### DIRECTIVE
Retype the lines verbatim, from the first line of the items through the line containing "DSLR Camera Support", both included.

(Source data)
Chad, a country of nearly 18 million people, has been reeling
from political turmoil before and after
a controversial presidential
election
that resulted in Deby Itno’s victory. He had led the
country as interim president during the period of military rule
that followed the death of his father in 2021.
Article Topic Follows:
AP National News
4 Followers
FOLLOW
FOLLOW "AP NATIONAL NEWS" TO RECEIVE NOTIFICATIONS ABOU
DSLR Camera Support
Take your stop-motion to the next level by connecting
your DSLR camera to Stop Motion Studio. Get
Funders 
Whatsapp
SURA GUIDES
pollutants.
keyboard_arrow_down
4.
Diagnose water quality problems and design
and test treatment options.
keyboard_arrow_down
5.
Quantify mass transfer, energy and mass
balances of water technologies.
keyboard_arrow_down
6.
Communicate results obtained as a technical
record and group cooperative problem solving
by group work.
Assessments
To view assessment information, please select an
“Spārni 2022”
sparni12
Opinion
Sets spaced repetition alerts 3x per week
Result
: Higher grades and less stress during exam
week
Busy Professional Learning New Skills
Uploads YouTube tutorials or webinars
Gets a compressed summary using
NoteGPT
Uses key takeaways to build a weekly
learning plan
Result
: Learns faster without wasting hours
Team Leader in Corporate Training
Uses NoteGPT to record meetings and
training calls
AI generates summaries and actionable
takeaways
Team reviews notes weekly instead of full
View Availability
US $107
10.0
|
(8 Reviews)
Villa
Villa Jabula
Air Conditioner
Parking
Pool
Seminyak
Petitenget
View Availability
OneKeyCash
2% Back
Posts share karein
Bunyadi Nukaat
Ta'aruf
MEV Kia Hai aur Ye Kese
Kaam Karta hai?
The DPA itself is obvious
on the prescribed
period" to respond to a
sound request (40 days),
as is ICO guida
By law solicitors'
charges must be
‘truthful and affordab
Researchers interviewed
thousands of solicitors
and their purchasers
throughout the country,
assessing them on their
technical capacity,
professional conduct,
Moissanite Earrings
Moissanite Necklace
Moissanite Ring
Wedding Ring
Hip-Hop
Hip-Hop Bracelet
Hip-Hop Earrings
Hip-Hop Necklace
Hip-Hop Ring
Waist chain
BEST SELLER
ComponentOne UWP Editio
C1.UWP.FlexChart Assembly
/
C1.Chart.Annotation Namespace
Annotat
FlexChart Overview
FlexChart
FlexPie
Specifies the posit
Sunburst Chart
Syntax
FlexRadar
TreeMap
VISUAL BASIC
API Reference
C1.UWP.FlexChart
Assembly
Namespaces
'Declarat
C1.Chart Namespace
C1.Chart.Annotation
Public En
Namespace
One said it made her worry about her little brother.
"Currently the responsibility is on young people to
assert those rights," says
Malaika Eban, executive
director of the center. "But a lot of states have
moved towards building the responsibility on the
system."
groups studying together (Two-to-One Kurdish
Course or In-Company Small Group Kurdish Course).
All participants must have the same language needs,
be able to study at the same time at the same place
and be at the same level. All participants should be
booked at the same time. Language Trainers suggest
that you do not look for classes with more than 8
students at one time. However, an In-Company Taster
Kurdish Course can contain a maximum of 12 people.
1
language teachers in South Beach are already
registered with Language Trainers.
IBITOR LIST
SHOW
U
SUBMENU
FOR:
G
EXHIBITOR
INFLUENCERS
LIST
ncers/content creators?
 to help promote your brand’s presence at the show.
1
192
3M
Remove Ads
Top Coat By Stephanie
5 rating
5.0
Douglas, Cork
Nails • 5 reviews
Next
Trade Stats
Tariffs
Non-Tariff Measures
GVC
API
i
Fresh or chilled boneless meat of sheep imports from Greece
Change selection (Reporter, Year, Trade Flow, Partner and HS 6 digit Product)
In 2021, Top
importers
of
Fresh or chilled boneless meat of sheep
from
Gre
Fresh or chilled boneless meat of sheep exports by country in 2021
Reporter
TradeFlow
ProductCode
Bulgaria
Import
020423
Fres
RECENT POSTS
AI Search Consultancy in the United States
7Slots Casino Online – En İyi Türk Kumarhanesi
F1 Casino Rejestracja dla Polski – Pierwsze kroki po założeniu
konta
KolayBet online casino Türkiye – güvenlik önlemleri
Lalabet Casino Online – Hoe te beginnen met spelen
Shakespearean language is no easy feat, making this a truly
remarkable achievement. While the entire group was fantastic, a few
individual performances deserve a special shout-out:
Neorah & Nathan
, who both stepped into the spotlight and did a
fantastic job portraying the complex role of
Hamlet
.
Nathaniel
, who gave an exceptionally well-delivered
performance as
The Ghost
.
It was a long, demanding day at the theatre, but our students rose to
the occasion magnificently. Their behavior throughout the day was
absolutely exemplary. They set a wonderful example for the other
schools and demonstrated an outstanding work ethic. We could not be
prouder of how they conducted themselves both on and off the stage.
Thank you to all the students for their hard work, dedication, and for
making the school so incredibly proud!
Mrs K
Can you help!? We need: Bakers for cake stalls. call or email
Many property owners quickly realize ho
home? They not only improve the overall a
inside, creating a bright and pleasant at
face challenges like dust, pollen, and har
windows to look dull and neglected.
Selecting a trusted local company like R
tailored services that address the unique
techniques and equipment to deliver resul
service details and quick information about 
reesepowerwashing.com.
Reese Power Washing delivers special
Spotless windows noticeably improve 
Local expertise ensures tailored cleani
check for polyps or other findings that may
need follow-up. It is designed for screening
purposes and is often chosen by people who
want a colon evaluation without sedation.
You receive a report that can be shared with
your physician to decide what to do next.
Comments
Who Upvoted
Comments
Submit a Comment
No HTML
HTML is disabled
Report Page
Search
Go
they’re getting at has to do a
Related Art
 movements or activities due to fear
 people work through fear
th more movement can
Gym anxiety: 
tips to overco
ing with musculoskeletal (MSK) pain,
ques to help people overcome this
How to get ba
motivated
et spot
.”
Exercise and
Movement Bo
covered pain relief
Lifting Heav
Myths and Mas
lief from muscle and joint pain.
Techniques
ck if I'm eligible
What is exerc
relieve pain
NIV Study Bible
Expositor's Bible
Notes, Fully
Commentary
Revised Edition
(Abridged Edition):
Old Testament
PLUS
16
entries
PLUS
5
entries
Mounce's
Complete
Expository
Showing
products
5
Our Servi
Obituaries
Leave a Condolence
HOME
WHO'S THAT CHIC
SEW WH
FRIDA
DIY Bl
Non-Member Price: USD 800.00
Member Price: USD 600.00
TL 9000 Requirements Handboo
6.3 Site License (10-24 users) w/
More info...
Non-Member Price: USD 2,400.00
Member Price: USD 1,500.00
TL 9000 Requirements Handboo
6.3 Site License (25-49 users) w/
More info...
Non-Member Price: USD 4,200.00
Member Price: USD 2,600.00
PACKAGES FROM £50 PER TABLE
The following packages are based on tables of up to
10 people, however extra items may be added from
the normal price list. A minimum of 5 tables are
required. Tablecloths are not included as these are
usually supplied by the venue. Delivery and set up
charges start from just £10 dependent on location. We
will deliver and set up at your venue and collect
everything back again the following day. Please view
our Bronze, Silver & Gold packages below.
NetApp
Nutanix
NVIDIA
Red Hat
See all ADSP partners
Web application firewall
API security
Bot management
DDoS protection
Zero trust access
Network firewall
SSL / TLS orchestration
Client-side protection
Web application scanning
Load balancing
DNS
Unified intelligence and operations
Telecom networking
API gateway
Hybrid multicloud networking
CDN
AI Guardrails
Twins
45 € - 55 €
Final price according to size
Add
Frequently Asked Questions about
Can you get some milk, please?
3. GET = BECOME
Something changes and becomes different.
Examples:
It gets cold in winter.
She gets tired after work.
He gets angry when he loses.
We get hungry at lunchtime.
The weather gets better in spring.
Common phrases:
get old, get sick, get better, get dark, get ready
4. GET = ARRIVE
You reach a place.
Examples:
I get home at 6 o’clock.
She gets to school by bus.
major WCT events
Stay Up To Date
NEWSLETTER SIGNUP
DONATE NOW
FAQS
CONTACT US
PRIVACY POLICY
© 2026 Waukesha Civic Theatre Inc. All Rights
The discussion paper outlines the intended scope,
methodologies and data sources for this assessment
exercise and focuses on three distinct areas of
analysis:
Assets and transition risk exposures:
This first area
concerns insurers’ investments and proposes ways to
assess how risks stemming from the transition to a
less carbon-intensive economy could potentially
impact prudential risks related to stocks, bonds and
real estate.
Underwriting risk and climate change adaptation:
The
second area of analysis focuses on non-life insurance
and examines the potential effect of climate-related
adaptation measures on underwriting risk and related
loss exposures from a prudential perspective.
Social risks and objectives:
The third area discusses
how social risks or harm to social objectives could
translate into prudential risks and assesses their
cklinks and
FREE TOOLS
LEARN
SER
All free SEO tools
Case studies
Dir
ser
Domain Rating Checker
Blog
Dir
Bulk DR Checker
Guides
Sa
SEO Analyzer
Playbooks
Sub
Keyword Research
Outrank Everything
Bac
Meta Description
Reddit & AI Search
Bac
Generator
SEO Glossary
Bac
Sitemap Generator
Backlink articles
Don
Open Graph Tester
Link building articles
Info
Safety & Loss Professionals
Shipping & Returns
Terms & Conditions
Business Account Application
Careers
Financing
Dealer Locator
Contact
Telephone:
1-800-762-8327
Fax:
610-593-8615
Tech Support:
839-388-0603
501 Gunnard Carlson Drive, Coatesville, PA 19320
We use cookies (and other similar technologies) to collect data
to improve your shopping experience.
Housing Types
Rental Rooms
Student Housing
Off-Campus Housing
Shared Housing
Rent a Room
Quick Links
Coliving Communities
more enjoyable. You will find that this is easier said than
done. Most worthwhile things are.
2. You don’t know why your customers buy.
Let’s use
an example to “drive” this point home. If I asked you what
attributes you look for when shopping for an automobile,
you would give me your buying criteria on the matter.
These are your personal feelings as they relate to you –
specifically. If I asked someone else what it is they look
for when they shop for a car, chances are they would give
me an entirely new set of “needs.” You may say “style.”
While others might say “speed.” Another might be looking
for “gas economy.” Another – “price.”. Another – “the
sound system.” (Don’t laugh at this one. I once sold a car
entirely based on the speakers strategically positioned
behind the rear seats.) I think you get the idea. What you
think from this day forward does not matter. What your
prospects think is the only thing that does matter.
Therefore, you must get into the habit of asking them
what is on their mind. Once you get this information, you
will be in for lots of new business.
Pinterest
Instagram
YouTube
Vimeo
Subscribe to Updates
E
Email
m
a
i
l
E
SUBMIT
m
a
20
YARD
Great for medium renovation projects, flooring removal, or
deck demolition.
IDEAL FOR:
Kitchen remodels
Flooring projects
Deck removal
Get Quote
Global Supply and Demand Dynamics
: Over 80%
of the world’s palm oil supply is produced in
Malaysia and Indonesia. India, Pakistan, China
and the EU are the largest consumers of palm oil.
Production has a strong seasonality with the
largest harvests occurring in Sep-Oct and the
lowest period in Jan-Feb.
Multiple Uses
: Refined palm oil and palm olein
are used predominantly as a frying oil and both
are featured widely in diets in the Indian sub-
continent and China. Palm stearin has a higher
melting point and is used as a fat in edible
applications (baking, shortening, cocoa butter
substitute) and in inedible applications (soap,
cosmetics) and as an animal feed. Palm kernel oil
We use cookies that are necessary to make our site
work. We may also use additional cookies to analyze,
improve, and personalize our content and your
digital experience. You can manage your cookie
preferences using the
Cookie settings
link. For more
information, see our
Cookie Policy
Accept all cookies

### EXPECTED OUTPUT
Chad, a country of nearly 18 million people, has been reeling
from political turmoil before and after
a controversial presidential
election
that resulted in Deby Itno’s victory. He had led the
country as interim president during the period of military rule
that followed the death of his father in 2021.
Article Topic Follows:
AP National News
4 Followers
FOLLOW
FOLLOW "AP NATIONAL NEWS" TO RECEIVE NOTIFICATIONS ABOU
DSLR Camera Support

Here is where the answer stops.